Information -
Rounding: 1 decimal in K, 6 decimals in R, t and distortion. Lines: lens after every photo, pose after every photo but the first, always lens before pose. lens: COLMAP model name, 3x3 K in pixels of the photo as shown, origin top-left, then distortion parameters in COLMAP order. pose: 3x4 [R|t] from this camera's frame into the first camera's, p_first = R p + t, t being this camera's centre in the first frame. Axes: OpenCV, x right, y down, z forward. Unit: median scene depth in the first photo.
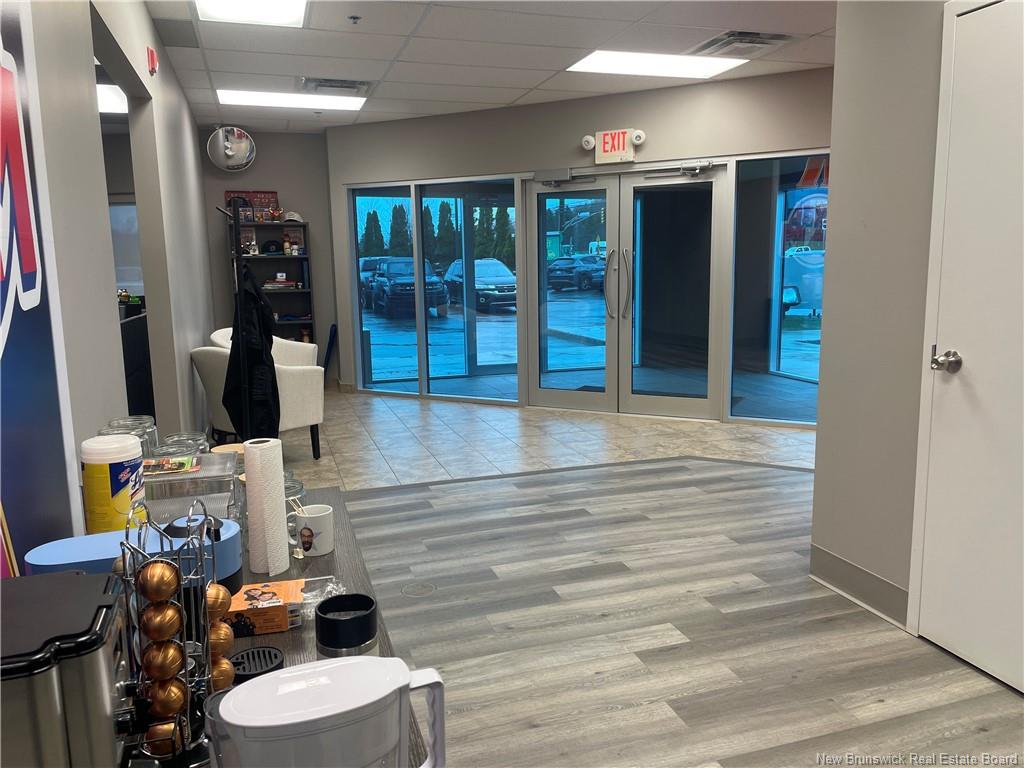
lens RADIAL K [[780.2, 0, 512.0], [0, 780.2, 384.0], [0, 0, 1]] dist [0.061173, -0.114495]
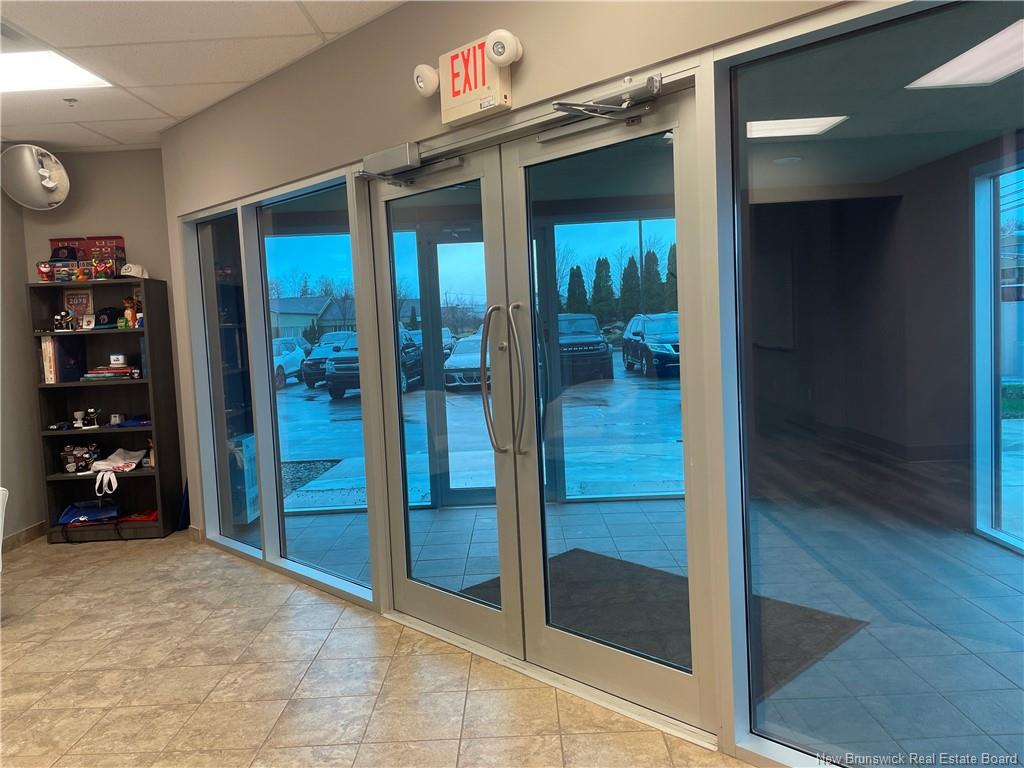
lens RADIAL K [[780.2, 0, 512.0], [0, 780.2, 384.0], [0, 0, 1]] dist [0.061173, -0.114495]
pose [[0.948008, -0.001530, -0.318244, 0.281547], [-0.020349, 0.997651, -0.065413, -0.094838], [0.317597, 0.068488, 0.945749, 0.563373]]
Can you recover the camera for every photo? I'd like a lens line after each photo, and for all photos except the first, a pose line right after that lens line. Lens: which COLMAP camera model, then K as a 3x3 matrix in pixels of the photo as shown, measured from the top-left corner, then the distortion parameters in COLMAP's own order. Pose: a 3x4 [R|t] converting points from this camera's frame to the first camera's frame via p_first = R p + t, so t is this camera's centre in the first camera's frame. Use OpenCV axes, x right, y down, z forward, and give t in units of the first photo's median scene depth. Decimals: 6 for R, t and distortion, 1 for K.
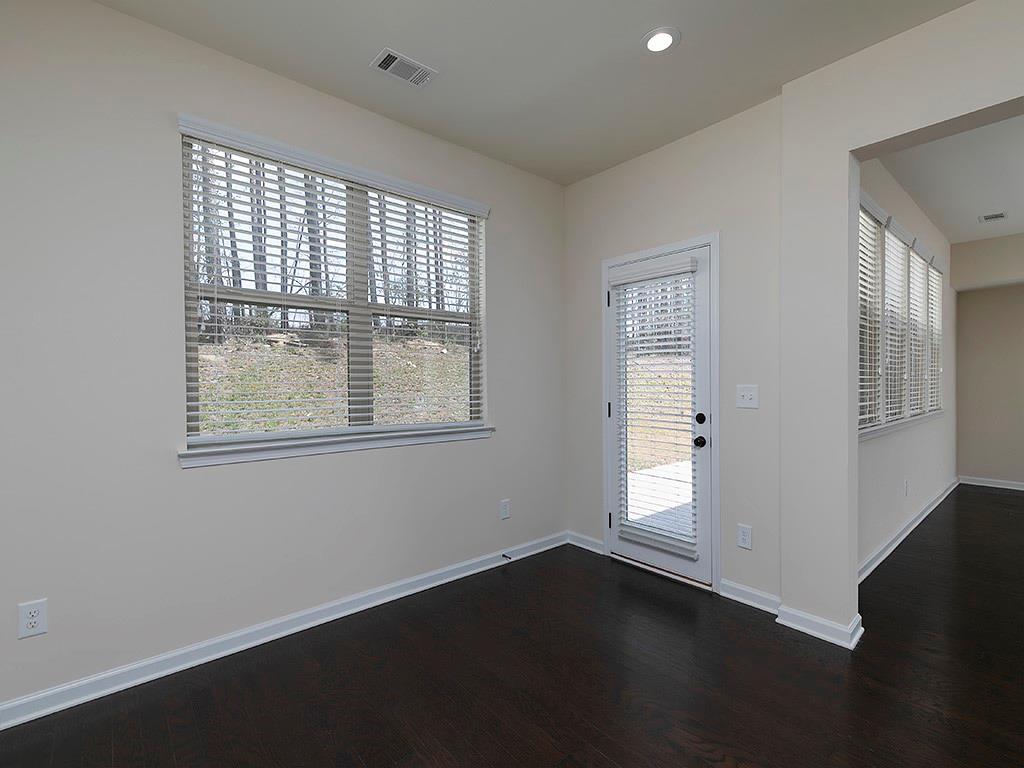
lens RADIAL K [[469.3, 0, 572.1], [0, 469.3, 383.7], [0, 0, 1]] dist [0.001310, -0.000002]
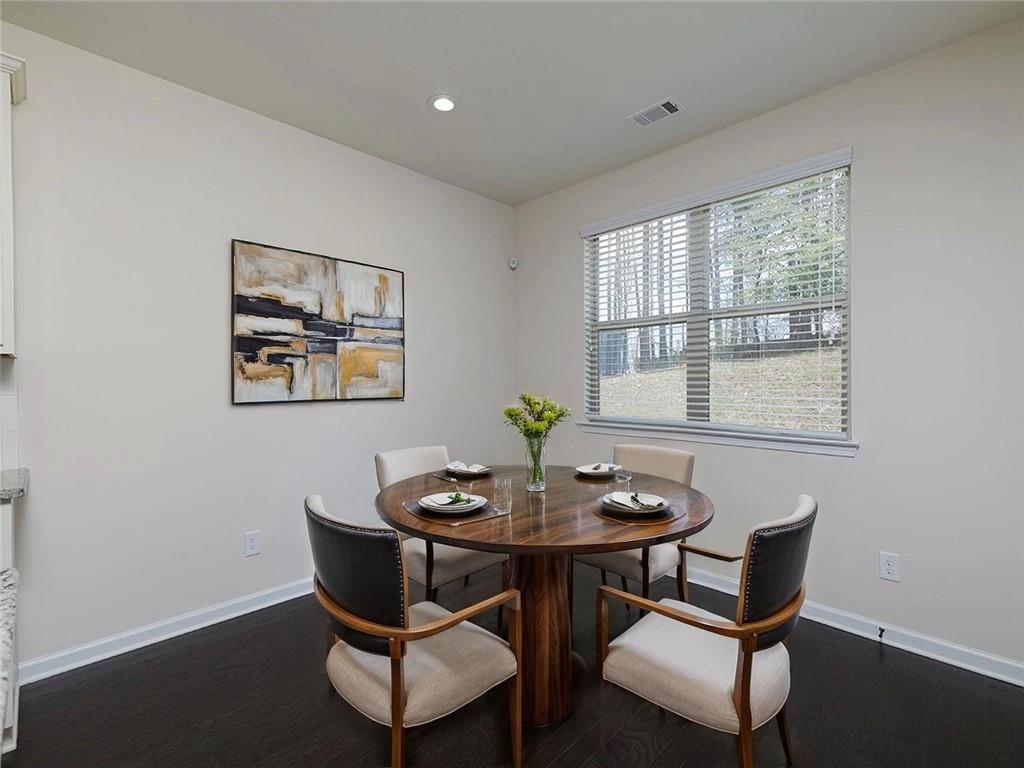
lens RADIAL K [[469.3, 0, 572.1], [0, 469.3, 383.7], [0, 0, 1]] dist [0.001310, -0.000002]
pose [[0.072505, 0.006723, -0.997345, 0.580461], [-0.003468, 0.999973, 0.006488, -0.005047], [0.997362, 0.002989, 0.072527, 0.547549]]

Assignment -
Would you set down the records exactly, with no pictures included?

Final answer -
Rounding: 1 decimal in K, 6 decimals in R, t and distortion. Lines: lens after every photo, pose after every photo but the first, always lens before pose. lens: COLMAP model name, 3x3 K in pixels of the photo as shown, origin top-left, then distortion parameters in COLMAP order. pose: 3x4 [R|t] from this camera's frame into the first camera's, p_first = R p + t, t being this camera's centre in the first frame. Axes: OpenCV, x right, y down, z forward. Unit: median scene depth in the first photo.
lens RADIAL K [[780.2, 0, 512.0], [0, 780.2, 384.0], [0, 0, 1]] dist [0.061173, -0.114495]
lens RADIAL K [[780.2, 0, 512.0], [0, 780.2, 384.0], [0, 0, 1]] dist [0.061173, -0.114495]
pose [[0.948008, -0.001530, -0.318244, 0.281547], [-0.020349, 0.997651, -0.065413, -0.094838], [0.317597, 0.068488, 0.945749, 0.563373]]
Can you recover the camera for every photo? I'd like a lens line after each photo, and for all photos except the first, a pose line right after that lens line. Lens: which COLMAP camera model, then K as a 3x3 matrix in pixels of the photo as shown, measured from the top-left corner, then the distortion parameters in COLMAP's own order. Pose: a 3x4 [R|t] converting points from this camera's frame to the first camera's frame via p_first = R p + t, so t is this camera's centre in the first camera's frame. Use OpenCV axes, x right, y down, z forward, and give t in units of the first photo's median scene depth. Decimals: 6 for R, t and distortion, 1 for K.
lens RADIAL K [[469.3, 0, 572.1], [0, 469.3, 383.7], [0, 0, 1]] dist [0.001310, -0.000002]
lens RADIAL K [[469.3, 0, 572.1], [0, 469.3, 383.7], [0, 0, 1]] dist [0.001310, -0.000002]
pose [[0.072505, 0.006723, -0.997345, 0.580461], [-0.003468, 0.999973, 0.006488, -0.005047], [0.997362, 0.002989, 0.072527, 0.547549]]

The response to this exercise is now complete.